Господствующими тенденциями третьего периода Русского балета были конструктивизм декораций, модернистское «упрощение» музыки, литературность, актуальность и «акробатизм» хореографии. Конструктивистская тенденция достигла своей высшей точки в 1927 году – в балетах «Кошка» и «Стальной скок» – для того, чтобы после этого началось преодоление конструктивизма и стремление к неореалистической сценической драме – стремление, ясно выразившееся в «Блудном сыне» 1929 года. Дягилев, один из первых уловивший веяние конструктивизма новой эпохи и отразивший его в своих балетах, один из первых понял и его эфемерность, его увядание прежде расцвета. «Конструктивизм в живописи, декорации, музыке и хореографии, – пишет он, – это то, чем увлекалось и еще увлекается нынешнее поколение». Как характерно в этой фразе прошедшее время – «чем увлекалось» – и слово еще – «еще увлекается»: нынешнее поколение донашивает моду, – это донашивание уже не интересует Дягилева! Но если он хоронит в живописи и декорации конструктивизм, «конструктивность, через которую прошла вся современность», то иначе оценивает он роль конструктивности в музыке и в хореографии: «В живописи и декорации это увлеченье кончается, но в музыке, где мы только что были преисполнены импрессионизма и неосентиментализма, а также и в хореографии, где мы до сих пор любезно кивали классике, конструктивизм, наоборот, приобретает необычайную силу».

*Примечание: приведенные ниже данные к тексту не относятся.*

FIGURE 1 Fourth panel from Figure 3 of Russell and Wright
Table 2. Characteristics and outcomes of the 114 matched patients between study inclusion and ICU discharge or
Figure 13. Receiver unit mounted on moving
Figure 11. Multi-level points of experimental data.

Как бы то ни было, но с конструктивизмом декораций Дягилев покончил, как с отжившим явлением. Жестоко расправляется он с той музыкой, которая в третьем периоде Русского балета играла такую большую роль, с той «musiquette», о которой он тогда же – весной 1929 года – говорил Р. Брюсселю. В своей статье он так характеризовал ее: «В музыкальном творчестве мы только что пережили в Париже скандальную эпоху разнузданного сентиментального „упрощения“. Оно началось с культа Гуно, Чайковского и Доницетти и окончилось пастишем[241] на Годара и Лекока. Мелодия и простота были навязаны как неизбежный принцип, и бедная музыка дошла до такой плоской банальности, до какой не доходили дамские романсы конца XIX века. Вот почему я так приветствую все, что может хоть немного помочь нам забыть эти фатальные ошибки интернационального парижского рынка». Об этих ошибках Дягилев хочет забыть возвращением к своим старым увлечениям «настоящей музыкой», такой музыкой, как Равеля, и обращением к Хиндемиту и Маркевичу. Об Игоре Маркевиче Дягилев пишет: «Мне музыка его дорога, потому что я вижу в ней как раз рождение того нового поколения, которое может явиться протестом против парижской оргии последних лет. Конечно, Маркевич и его единомышленники невольно впадают в другую крайность: всякая мелодическая романтика их враг. Маркевич начинает с чрезмерной конструктивной сухости, он не может допустить ни одного компромисса. Настойчивость его ритмической динамики поражает особенно в его года, но темы его спрятаны в контрапунктические сундуки. Его музыка идет все время „рядом с удовольствием“ для нашего сегодняшнего слуха, но насколько она приятнее, чем музыка, написанная „для удовольствия“. При этом Маркевичу не всю жизнь будет шестнадцать лет, а с другой стороны, слух наш найдет ключ к новой форме художественных „радостей“» (первоначально Дягилев продиктовал, что слух наш найдет ключ «к его испуганно запрятанному тематизму»).